Location and the relative feed value will determine which specific co-product is most cost-effective.

For example, pot ale syrup tends to be better value in Scotland because of the locality to the whisky industry, but it is less cost effective in England due to distribution cost.

Brewers grains are generally available nationwide as there are breweries in a variety of locations.

Potato and vegetables are grown nationally, however the major processing sites tend to be in the east of the UK.

 

"We need to go from a linear economy, where we discard food, to a closed loop system"

Corine Croft

The fact food processors have set standards of production means co-products are very consistent compared to home-grown feeds.

They can also be fed as part of a moist blend, which brings additional benefits to ration balance and palatability.

For example, 12-14 per cent dry matter potatoes peelings, which Phil describes as ‘barley on speed’, can be blended with wheat feed syrups or brewers grains to create a balanced feed.

Some co-products do require specific storage.

For example, wheat syrups or potato products would need to be stored in silos.

Duynie feed can assist with storage solutions, for example its liquid silos service.

Citrus pulp or brewers grains, for example, can be layered through the clamp with grass or maize silage to enhance the overall feed value and volume.

Other innovative uses of co-products include citrus pulp or liquid potato products being used to replace plastic sheeting on silage clamps.

Phil says this capping effectively means you ‘eat the covering’, while the product is heavy enough to replace any additional weight on top of the clamp.

Benefits of co-products

Benefits of co-products
  • Reduced carbon footprint (see bar charts, above):

Co-products have roughly half the carbon footprint of compound feeds. This is because most of the carbon footprint is allocated to the primary product (for example, producing a potato chip)

  • Locality:

At Duynie Feed, most of the co-products are sold locally to ‘close the regional loop’ and reduce carbon footprint

  • Sustainability:

Feeding these products to livestock prevents co-products from food production from going to waste, while producing a nutritious product in the form of meat and milk and ‘closing the loop’

  • Profitability:

Co-products are generally cost-effective and consistent and can be incorporated into a well-balanced ration to boost performance and optimise returns

  • Performance:

Co-products can help maximise the use of homegrown forage by aiding palatability and cohesion between various aspects of the ration (reducing sorting)

Long-term goals

Long-term goals

 

Ultimately, Corine believes using co-products as part of a wider, integrated system will help farmers achieve their business goals.
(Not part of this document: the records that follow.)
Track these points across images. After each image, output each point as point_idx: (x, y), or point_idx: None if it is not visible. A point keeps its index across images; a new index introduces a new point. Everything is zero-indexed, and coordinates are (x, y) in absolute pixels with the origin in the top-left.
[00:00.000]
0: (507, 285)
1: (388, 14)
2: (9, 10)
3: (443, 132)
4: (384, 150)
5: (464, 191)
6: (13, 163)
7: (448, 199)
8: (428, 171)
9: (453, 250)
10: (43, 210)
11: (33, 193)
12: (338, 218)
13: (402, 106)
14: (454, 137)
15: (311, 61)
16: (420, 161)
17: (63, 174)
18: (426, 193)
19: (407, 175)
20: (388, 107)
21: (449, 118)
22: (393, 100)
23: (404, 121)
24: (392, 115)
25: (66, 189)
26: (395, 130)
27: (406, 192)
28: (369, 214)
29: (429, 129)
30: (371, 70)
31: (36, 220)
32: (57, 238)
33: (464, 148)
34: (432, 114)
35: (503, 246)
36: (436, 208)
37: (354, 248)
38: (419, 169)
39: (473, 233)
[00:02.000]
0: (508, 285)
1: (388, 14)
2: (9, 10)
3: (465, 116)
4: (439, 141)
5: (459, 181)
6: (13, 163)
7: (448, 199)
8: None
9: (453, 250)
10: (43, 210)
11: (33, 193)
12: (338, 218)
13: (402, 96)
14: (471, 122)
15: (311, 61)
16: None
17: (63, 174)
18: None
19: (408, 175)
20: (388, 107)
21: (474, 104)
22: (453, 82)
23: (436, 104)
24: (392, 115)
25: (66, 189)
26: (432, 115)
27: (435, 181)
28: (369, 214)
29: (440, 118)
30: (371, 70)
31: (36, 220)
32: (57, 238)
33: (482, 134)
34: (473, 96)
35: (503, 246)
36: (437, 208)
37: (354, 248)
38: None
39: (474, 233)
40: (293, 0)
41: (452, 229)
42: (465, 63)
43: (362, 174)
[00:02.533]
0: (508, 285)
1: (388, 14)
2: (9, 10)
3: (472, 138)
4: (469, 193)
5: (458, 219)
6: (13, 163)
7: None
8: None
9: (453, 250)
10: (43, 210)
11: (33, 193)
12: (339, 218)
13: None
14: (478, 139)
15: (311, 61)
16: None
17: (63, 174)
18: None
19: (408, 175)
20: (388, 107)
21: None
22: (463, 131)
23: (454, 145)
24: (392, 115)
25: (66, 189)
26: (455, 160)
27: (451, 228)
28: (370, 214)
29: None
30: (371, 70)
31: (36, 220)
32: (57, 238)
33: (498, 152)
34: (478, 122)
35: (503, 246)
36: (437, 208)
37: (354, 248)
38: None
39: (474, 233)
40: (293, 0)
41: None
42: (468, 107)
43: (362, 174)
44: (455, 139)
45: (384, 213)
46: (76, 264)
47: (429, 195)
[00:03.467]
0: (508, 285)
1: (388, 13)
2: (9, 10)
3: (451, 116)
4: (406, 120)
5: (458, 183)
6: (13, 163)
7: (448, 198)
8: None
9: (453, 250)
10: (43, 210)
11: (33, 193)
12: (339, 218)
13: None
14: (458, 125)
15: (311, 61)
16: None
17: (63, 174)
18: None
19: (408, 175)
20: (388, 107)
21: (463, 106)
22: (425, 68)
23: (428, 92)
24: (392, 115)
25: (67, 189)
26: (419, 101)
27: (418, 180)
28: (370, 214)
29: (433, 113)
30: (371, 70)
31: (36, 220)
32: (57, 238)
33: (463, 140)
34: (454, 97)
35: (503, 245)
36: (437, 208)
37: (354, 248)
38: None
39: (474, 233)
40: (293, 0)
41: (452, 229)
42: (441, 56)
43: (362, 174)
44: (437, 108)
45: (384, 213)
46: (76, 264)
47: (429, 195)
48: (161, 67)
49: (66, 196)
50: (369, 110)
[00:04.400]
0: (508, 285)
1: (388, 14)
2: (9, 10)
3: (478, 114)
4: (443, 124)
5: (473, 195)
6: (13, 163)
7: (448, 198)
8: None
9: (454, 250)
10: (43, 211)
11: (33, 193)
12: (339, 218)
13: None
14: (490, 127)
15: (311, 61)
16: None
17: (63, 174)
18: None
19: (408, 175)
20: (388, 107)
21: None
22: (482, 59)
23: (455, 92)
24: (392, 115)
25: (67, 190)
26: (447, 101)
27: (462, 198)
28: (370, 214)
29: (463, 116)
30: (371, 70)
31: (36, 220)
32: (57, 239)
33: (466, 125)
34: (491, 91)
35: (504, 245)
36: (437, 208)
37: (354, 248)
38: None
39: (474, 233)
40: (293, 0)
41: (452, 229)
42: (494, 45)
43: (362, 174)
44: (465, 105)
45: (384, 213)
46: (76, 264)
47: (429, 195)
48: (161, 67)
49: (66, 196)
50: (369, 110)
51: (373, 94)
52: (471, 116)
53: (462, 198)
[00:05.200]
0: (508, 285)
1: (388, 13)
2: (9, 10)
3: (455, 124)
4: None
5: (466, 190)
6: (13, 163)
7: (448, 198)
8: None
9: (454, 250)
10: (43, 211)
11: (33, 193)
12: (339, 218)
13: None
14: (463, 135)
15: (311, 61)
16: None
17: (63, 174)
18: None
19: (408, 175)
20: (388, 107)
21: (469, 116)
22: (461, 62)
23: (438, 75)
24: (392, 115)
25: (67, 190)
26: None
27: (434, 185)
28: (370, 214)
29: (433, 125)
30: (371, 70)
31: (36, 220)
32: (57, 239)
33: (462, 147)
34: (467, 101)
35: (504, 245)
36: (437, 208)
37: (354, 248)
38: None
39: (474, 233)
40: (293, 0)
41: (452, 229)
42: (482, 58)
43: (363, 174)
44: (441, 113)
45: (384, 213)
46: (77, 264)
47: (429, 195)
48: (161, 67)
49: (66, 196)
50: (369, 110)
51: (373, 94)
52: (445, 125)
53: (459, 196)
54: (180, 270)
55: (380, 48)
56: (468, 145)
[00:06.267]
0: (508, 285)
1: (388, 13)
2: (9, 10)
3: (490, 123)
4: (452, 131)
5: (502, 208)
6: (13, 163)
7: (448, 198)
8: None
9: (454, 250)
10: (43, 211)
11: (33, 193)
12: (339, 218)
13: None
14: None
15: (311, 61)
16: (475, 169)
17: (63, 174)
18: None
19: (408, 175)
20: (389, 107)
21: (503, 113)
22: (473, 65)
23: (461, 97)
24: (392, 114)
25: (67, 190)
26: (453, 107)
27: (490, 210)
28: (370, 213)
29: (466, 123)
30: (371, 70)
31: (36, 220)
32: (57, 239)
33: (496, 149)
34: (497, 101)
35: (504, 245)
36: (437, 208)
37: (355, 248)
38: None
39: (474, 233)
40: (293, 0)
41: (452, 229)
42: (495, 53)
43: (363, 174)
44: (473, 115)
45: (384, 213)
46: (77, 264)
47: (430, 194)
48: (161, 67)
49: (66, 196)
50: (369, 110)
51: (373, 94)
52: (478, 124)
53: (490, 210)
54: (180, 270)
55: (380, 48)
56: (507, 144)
She says: “Every farmer has a strategy to create a long-term business to hand over to their daughter or son.

And with the demands of society and processors, collaboration between arable and livestock farmers is about creating a longterm sustainable system.” Corine also believes this type of system highlights the huge role farmers play in sustainability and goes against campaigns to stop people eating meat.

She says: “Farmers are an indispensable part of the food chain.

Farm animals have an important role in closing that loop.

If we did not have livestock any more, what would we do with the co-products like brewers grains? Farmers should get more acknowledgement of what they do.”